--- TESTO FORNITO ---

Professore, cosa ci aspetta nei prossimi mesi?
«La situazione attuale non è buona. I calcoli sono presto fatti: ogni mille nuovi positivi ci sono 20/25 decessi. E se consideriamo che andiamo verso i 20 mila contagi quotidiani, da qui a giugno ci saranno diverse migliaia di vittime ancora».
Quante?
«Se non si contiene in qualche modo la terza ondata, e la pandemia si stabilizza sui numeri attuali, piangeremo altre 20 mila morti ancora».
Numeri da brividi...
«Lo sono. Ma se non si abbassa il numero dei positivi stabilmente la strada è tracciata».
Oggi, a differenza di qualche mese fa, abbiamo a disposizione i vaccini però: abbiamo una carta in più da giocare?
«Non c'è dubbio. Ma, rispetto a prima, abbiamo anche dovuto fare i conti, e ancora li stiamo facendo, con le varianti del virus. A partire da quella inglese, ormai dominante. Inoltre la terza ondata è partita da numeri ben più alti rispetto alla cosiddetta seconda, che era arrivata a fine estate con cifre molto più contenute. Però sì, oggi abbiamo a disposizione un'arma potente come il vaccino. Ma l'unica risorsa vera, e a costo zero, che abbiamo è un'altra».
Vale a dire?
«Dobbiamo giocare d'anticipo contro il virus. Se non vogliamo più leggere numeri da brivido, bisogna far scendere i contagi sotto una soglia di sicurezza. E questo si può fare».
In che modo?

---

**ELENCO ATTIVITÀ**.
1) Trascrivi fedelmente il passo dell'intervista che va da "Numeri da brividi..." fino a "Vale a dire?".
2) In base all'intervista, perché da qui a giugno ci saranno ancora diverse migliaia di vittime? Rispondi in una, due o tre frasi.
Le voci che seguono non hanno alcun legame con l'intervista.

--- DATI ESTRATTI ---

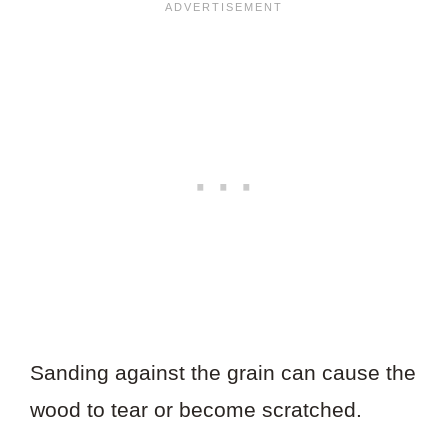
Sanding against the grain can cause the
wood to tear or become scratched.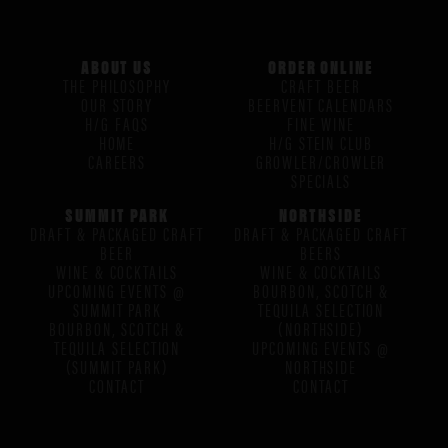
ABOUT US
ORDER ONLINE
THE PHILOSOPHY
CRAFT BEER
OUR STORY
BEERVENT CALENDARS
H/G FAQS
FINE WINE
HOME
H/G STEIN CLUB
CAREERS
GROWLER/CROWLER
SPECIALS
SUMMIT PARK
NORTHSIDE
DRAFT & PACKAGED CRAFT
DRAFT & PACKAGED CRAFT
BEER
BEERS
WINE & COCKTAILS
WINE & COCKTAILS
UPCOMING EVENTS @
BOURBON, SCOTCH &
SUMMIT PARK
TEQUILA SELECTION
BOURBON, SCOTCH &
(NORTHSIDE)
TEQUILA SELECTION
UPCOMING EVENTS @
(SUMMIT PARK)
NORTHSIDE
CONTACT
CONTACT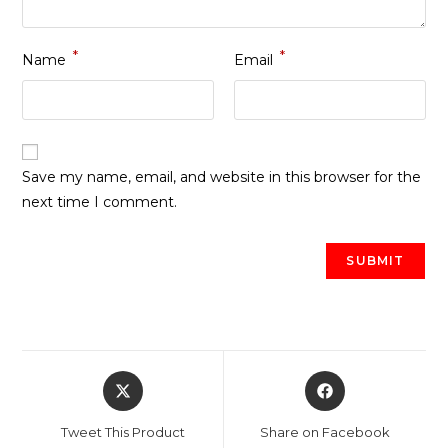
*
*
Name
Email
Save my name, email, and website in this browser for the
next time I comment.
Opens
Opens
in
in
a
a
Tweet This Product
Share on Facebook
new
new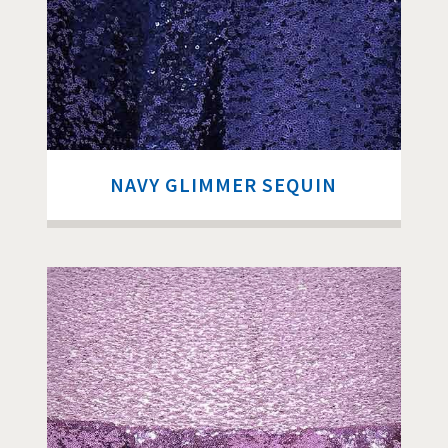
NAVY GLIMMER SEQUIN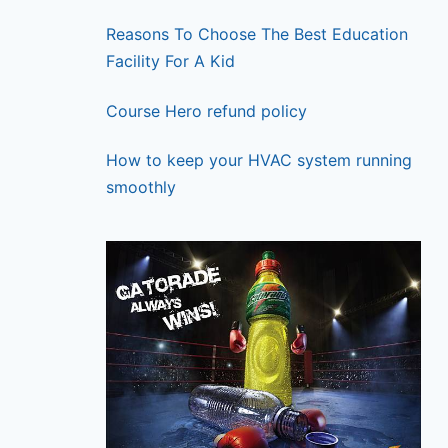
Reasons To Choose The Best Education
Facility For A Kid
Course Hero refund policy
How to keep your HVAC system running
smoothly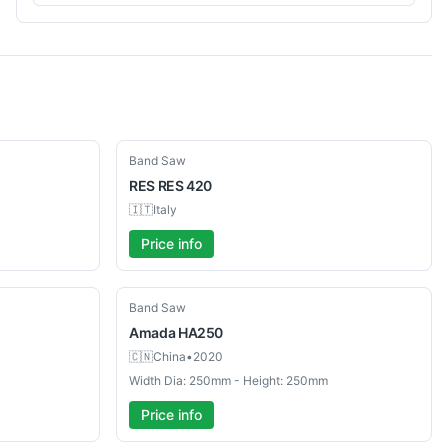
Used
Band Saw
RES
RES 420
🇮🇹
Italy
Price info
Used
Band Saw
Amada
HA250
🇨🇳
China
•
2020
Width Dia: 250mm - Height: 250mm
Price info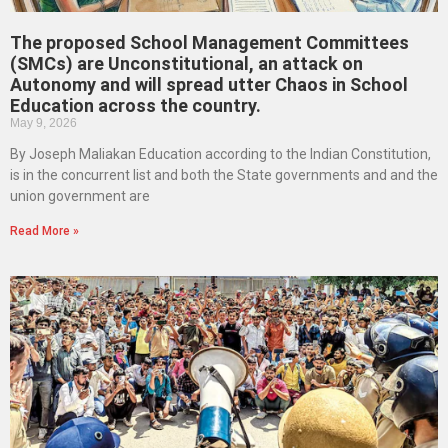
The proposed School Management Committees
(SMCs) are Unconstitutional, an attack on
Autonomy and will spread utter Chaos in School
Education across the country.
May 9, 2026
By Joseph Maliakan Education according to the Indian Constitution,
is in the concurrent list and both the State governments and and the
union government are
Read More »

---

**RISPOSTE**.
1)
Numeri da brividi...
«Lo sono. Ma se non si abbassa il numero dei positivi stabilmente la strada è tracciata».
Oggi, a differenza di qualche mese fa, abbiamo a disposizione i vaccini però: abbiamo una carta in più da giocare?
«Non c'è dubbio. Ma, rispetto a prima, abbiamo anche dovuto fare i conti, e ancora li stiamo facendo, con le varianti del virus. A partire da quella inglese, ormai dominante. Inoltre la terza ondata è partita da numeri ben più alti rispetto alla cosiddetta seconda, che era arrivata a fine estate con cifre molto più contenute. Però sì, oggi abbiamo a disposizione un'arma potente come il vaccino. Ma l'unica risorsa vera, e a costo zero, che abbiamo è un'altra».
Vale a dire?

2) Ogni mille nuovi positivi si contano 20-25 decessi, e i contagi quotidiani si stanno avvicinando ai 20 mila. Con questi numeri, da qui a giugno le vittime saranno ancora diverse migliaia.